I've been checking various news sources for coverage of the Wisconsin Fake Primaries. So far, a brief article on the New York Times is all I've found.
Why isn't this story isn't getting lots of national coverage?
Background for anyone who hasn't followed the story: after Republicans over reached dramatically in the winter, the Democrats, mobilized and activated in a way they hadn't been for years, managed to put six Republican State Senators on path for a recall election in July. The Rethuglicans, afraid of getting their asses spanked by the voters, decided to primary the Democrats (and to get recall petitions against 3 Democratic state senators). The Republicans ran "fake candidates" in all six elections, forcing a primary.
The "fake" Democrats were all soundly defeated. Of course, winning was never the point of this process. The point was to stall, perhaps with the hope that the people of Wisconsin would forget their outrage?

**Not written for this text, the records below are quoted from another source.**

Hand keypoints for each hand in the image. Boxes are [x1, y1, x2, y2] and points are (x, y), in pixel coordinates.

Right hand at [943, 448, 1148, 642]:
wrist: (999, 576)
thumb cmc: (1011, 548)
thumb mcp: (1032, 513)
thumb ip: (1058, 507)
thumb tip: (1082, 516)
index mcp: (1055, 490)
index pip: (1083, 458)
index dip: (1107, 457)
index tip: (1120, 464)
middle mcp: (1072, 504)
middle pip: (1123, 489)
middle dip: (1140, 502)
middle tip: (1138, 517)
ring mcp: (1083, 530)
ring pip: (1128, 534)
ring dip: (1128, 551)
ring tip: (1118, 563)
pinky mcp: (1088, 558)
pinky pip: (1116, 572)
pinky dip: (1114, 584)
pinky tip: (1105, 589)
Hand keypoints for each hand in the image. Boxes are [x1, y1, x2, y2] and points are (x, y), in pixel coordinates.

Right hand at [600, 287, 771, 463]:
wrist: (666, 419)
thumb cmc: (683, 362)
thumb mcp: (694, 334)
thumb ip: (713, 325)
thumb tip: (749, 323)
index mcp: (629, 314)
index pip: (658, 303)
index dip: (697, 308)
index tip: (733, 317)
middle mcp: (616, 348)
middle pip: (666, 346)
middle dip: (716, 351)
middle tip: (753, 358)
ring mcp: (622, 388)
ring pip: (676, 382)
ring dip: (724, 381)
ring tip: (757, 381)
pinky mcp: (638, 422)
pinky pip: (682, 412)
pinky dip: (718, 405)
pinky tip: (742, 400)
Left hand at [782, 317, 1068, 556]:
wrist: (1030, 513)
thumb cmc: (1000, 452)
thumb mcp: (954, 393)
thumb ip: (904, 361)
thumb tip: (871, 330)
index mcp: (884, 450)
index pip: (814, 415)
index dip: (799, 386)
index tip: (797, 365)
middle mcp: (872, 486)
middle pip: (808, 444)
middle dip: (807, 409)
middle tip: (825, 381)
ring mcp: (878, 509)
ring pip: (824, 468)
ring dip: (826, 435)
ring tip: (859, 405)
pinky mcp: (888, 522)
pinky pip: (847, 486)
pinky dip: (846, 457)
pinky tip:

The effect was to force government to spend money on un-necessary elections. So much for fiscal conservatism.
All six actual Democrats won. Most by large margins. Even though Wisconsin has an open primary and Republicans were encouraged to vote in the Democratic primaries, the turn out was mostly of real Democrats.
Does this mean anything nationally? It should. It should demonstrate that the over reach in Wisconsin, Ohio, Ne Jersey, Maine and Kansas has consequences at the ballot box - if Democrats organize and get out the vote. We can defeat the moneyed interest of Karl Rove and his corporate cronies, but we have to be serious about it.